Rep. Tony Cárdenas, D-Calif., known for his work on juvenile justice, agreed.

“We need to focus on how we reduce crime in America rather than the solely punitive solution of locking people up,” Cardenas said in an email.

“Locking up nonviolent offenders creates a cycle of incarceration that causes more children to end up in single-parent homes and an increased likelihood of re-offending. There are effective alternatives to incarceration that reduce recidivism and save taxpayer dollars.”

Like Ryan, Cardenas also noted increasing bipartisan support for juvenile justice reform, which could improve the chances the national Smart on Juvenile Justice provision is enacted.

Fazal applauded that growing support: “We still need more leaders in Congress to step up, and supporting efforts to ‘decarcerate’ youth and redirect dollars to the community to help the young people who need it most is an ideal place to start.”

Ryan also cited a recent study, Closer to Home: An Analysis of the State and Local Impact of the Texas Juvenile Justice Reforms, that scrutinized results of sweeping juvenile justice reforms in the state.

The study found that Texas cut by 66 percent the average daily population of youths incarcerated in state facilities from 2007 to 2012. During the same period, the study found, juvenile arrests declined nearly 33 percent, and eight of 10 youths were not arrested after completing community-based programs.

On the flip side, the Texas study also found those who were incarcerated in state facilities were 21 percent more likely to be arrested again and three times more likely to commit a felony than a youth under community supervision.

Savings from a fundamental shift away from incarceration for nonviolent offenses could be substantial, considering it costs upwards of $100,000 a year in some states — and much more in others — to incarcerate a child.

In contrast, it costs only about a fourth of that amount for community-based alternatives, which produce better results for all but the most serious offenders. This is no small matter at a time of shrinking state budgets.

There has been progress: Youth incarceration has been reduced by almost half over the past decade. And states including New York, Ohio, Illinois and Texas as well as Washington, D.C., have limited offenses for which youth can be incarcerated and expanded alternatives.

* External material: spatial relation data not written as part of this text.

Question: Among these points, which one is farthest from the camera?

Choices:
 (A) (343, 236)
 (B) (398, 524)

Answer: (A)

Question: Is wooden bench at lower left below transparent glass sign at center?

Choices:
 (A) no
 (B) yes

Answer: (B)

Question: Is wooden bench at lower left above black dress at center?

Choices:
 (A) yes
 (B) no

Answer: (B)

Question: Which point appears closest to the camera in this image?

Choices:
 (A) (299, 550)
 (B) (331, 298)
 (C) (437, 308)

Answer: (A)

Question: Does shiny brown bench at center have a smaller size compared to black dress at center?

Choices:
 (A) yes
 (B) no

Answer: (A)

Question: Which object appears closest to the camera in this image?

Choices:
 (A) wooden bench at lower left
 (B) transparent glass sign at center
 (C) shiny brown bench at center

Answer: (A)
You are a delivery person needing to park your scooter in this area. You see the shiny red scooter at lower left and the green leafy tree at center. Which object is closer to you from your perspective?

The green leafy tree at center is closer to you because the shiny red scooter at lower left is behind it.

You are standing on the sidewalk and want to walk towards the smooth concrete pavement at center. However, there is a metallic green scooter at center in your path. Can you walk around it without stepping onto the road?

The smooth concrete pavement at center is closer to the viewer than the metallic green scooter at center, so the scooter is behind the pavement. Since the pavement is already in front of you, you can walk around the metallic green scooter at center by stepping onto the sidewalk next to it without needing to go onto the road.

Still, considerable obstacles to reforms remain:

  • Opposition to closing facilities comes from powerful prison unions, leaders and staff at juvenile correctional agencies, law enforcement officers and prosecutors, private prison leaders, crime victims’ groups and towns where juvenile facilities are located because of the prospect of the loss of jobs, advocates say.
  • Reforms have resulted in closures of some state facilities, but merely moved youth to incarceration at the local level — in California and Ohio, for example. This suggests the need for stronger requirements on use of incentive funding to states for closing facilities, lest state incarceration be replaced by local incarceration.
  • Savings from reduced incarceration, especially youth prison closures, often have not gone toward community-based, nonresidential alternatives to incarceration. In some cases, the savings go to probation departments, for example, not alternatives to incarceration run by community-based organizations.
  • Even with the huge drop in youth incarceration, only about 50 state juvenile prisons have closed in the past decade, while about 200 continue to operate, advocates say,  prompting some  to call for razing many of these facilities.
  • Some advocates suggest that based on documents they have reviewed, states are likely spending roughly the same amount on juvenile justice as before the decline in youth incarceration, meaning the cost per incarcerating each child has climbed.
  • At least another 50 percent reduction in youth incarceration could be made based on Justice Department data showing two-thirds of incarcerated youths pose no risk to public safety, juvenile justice advocates maintain.
  • States have largely overlooked reducing length of offenders’ stay, assuming more time imprisoned would improve outcomes for youths. Research, however, shows few benefits after six months of incarceration. Some youths also remain locked up because of a lack of appropriate placement in the community.